━━━ Supplied entries

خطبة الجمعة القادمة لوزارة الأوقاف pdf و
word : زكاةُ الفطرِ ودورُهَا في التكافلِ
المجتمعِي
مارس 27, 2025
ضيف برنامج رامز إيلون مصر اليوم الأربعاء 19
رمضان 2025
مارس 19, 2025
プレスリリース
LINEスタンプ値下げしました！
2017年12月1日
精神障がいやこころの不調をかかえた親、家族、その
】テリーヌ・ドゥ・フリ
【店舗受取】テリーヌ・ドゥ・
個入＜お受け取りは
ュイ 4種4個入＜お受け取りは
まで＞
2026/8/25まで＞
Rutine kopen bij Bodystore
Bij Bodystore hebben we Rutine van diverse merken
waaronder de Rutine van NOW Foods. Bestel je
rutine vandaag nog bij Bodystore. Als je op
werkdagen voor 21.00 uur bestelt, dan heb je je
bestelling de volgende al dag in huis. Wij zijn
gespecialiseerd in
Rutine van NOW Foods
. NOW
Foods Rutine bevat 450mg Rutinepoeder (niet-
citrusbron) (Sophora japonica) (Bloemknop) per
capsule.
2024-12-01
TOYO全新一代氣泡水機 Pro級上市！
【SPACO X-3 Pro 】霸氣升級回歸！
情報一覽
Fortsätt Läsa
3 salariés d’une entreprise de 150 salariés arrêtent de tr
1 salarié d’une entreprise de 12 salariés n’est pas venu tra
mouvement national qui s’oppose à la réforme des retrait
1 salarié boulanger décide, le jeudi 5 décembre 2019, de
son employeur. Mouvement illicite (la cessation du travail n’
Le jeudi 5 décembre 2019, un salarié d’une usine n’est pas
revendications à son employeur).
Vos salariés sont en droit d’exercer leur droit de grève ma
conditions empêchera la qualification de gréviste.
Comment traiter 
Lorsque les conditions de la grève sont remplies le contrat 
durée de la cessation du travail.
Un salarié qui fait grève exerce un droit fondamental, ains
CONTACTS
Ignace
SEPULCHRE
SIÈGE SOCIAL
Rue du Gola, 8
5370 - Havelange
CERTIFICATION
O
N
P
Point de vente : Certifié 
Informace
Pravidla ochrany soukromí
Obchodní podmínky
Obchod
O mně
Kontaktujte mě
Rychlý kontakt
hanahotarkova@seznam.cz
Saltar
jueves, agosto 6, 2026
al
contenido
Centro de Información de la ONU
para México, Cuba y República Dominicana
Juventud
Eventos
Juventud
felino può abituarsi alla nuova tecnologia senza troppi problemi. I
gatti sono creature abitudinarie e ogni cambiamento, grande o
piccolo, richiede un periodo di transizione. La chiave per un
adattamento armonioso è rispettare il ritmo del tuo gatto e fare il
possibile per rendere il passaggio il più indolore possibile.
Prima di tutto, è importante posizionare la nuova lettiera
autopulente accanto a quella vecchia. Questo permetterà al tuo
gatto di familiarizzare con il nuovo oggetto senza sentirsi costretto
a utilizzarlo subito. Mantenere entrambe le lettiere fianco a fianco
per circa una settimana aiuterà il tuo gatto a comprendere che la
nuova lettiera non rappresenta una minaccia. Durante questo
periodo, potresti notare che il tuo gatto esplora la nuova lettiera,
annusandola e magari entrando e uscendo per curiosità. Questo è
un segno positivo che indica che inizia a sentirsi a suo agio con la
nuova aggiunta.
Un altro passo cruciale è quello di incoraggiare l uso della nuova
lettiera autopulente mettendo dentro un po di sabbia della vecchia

━━━━━━

Could you find every line in the records above that contains the word "sont" and copy it?

Answer to this exercise:
Vos salariés sont en droit d’exercer leur droit de grève ma
Lorsque les conditions de la grève sont remplies le contrat 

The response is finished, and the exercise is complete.